Computation of 64 bit CRC polynomial performance

Question

I found the following page in the web: https://users.ece.cmu.edu/~koopman/crc/crc64.html

It lists the performance of a handful of 64 bit CRC polynomials. The optimal payload for a hamming distance of 3 is listed as 18446744073709551551 bit. A polynomial providing that HD 3 payload is 0xd6c9e91aca649ad4 (Koopman notation).

On the same website there is also some basic "HDLen" C code that can compute the performance of any polynomial (https://users.ece.cmu.edu/~koopman/crc/hdlen.html). I checked that code and the HD 3 optimized loop is very simple, similar to this:

Poly_t accum = cPoly;   
Length_t len = 0;

while(accum != cTopBitSet)
{
    accum = (accum & 1) ? (accum >> 1) ^ cPoly) : (accum >> 1);
    len++;  
}

18446744073709551551 is a huge number. It is almost the full range of a 64 bit integral. Even that simple loop would run centuries on the most powerful CPU core available.

It also appears to me that this loop can not be parallelized since each iteration depends from the previous iteration.

It is claimed that payload is optimal amongst all possible 64 bit polynomials which means that all possible 64 bit polynomials would have been checked for their individual HD 3 performance. This task can be parallelized, still the huge number of candidate polynomials seems to be undoable.

I can't see a way to even compute a single (good) polynomial's (HD 3) performance. Not to mention all possible 64 bit wide polynomials.

So I wonder: How has the number been found? What kind of code or method (in contrast to the simple HDLen software) was used to find the mentioned optimal HD 3 payload?

*"How has the number been found? What kind of code or method (in contrast to the simple HDLen software) was used to find the mentioned optimal HD 3 payload?"* - You could start by contacting Prof Koopman how he did it or where he got the number from? — Stephen C, Jul 16 '22 at 02:41
Someone else asked him about alternatives for HDLen in his blog. He wrote something about memory intensive implementations and about more complex implementations for productive use. He was also asked how such implementations work and if they are available for download or if they are some kind of secret. He didn't answer so I thought it would be better to ask here. Anyway Mark Adler obviously knows the answer.

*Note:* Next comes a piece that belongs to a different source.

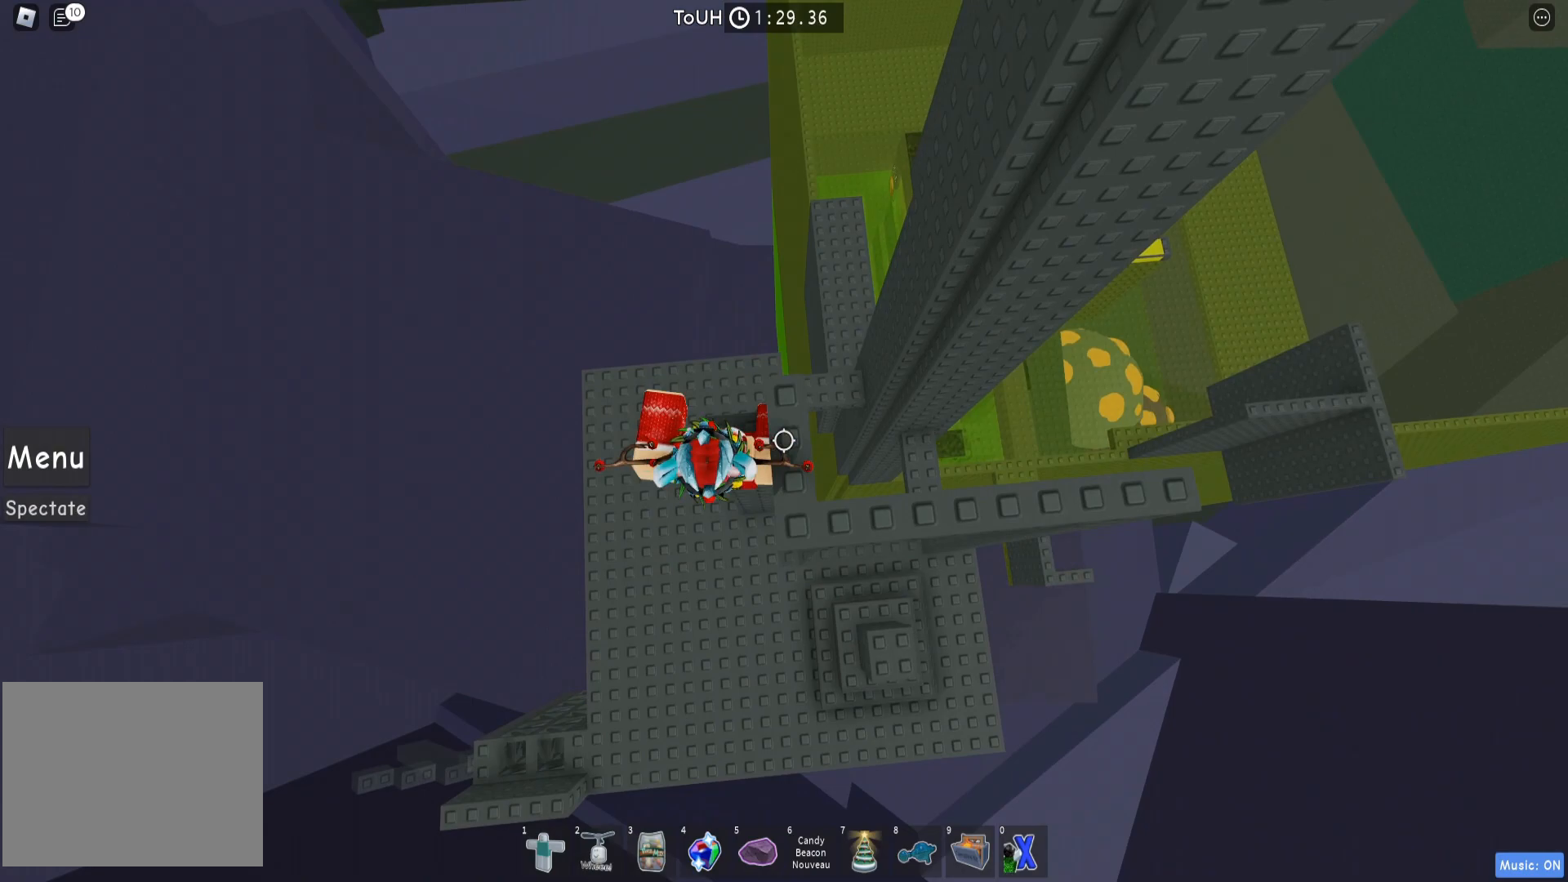
{"keys": [], "events": [[17, "w", "up"], [67, "space", "down"], [183, "space", "up"], [383, "d", "down"], [433, "d", "up"]]}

Also on the page it is said that those numbers are (partial) work of other people. — Silicomancer, Jul 16 '22 at 17:29
I don't know the complete answer for all the tricks Koopman might have used in his unreleased code. — Mark Adler, Jul 17 '22 at 16:29

Mark Adler · Accepted Answer · 2022-07-17T22:11:29.277

1

It is a primitive polynomial, where it can be shown that the HD=3 length of any primitive polynomial over GF(2) is 2ⁿ-(n+1), where n is the degree of the polynomial.

It can be shown pretty quickly whether a polynomial over a finite field is primitive or not.

Also, it is possible to compute the CRC of a very sparse codeword of n bits in O(log n) time instead of O(n) time. Here is an example in C, demonstrating the case mentioned for the provided CRC:

#include <stdio.h>
#include <stdint.h>

// Jones' 64-bit primitive polynomial (the constant excludes the x^64 term):
// 1 + x^3 + x^5 + x^7 + x^8 + x^10 + x^12 + x^13 + x^16 + x^19 + x^22 + x^23 +
// x^26 + x^28 + x^31 + x^32 + x^34 + x^36 + x^37 + x^41 + x^44 + x^46 + x^47 +
// x^48 + x^49 + x^52 + x^55 + x^56 + x^58 + x^59 + x^61 + x^63 + x^64
#define POLY 0xad93d23594c935a9
#define HIGH 0x8000000000000000         // high bit set

// Return polynomial a times polynomial b modulo p (POLY). a must be non-zero.
static uint64_t multmodp(uint64_t a, uint64_t b) {
    uint64_t prod = 0;
    for (;;) {
        if (a & 1) {
            prod ^= b;
            if (a == 1)
                break;
        }
        a >>= 1;
        b = b & HIGH ? (b << 1) ^ POLY : b << 1;
    }
    return prod;
}

// x2n_table[n] is x^2^n mod p.
static uint64_t x2n_table[64];

// Initialize x2n_table[].
static void x2n_table_init(void) {
    uint64_t p = 2;                 // first entry is x^2^0 == x^1
    x2n_table[0] = p;
    for (size_t n = 1; n < 64; n++)
        x2n_table[n] = p = multmodp(p, p);
}

// Compute x^n modulo p. This takes O(log n) time.
static uint64_t xtonmodp(uintmax_t n) {
    uint64_t x = 1;
    int k = 0;
    for (;;) {
        if (n & 1)
            x = multmodp(x2n_table[k], x);
        n >>= 1;
        if (n == 0)
            break;
        k++;
    }
    return x;
}

// Feed n zero bits into the CRC, taking O(log n) time.
static uint64_t crc64zeros(uint64_t crc, uint64_t n) {
    return multmodp(xtonmodp(n), crc);
}

// Feed one one bit into the CRC.
static uint64_t crc64one(uint64_t crc) {
    return crc & HIGH ? crc << 1 : (crc << 1) ^ POLY;
}

// Return the CRC-64 of one one bit, followed by n zero bits, followed by one
// more one bit.
static uint64_t crc64_one_zeros_one(uint64_t n) {
    return crc64one(crc64zeros(crc64one(0), n));
}

int main(void) {
    x2n_table_init();
    uint64_t n = -2;    // code word with 2^64 bits: a 1, 2^64-2 0's, and a 1
    printf("%llx\n", crc64_one_zeros_one(n));   // prints 0
    return 0;
}

That calculation completes in about 7.4 µs on my machine. As opposed to the bit-at-a-time calculation, which would take about 560 years on my machine.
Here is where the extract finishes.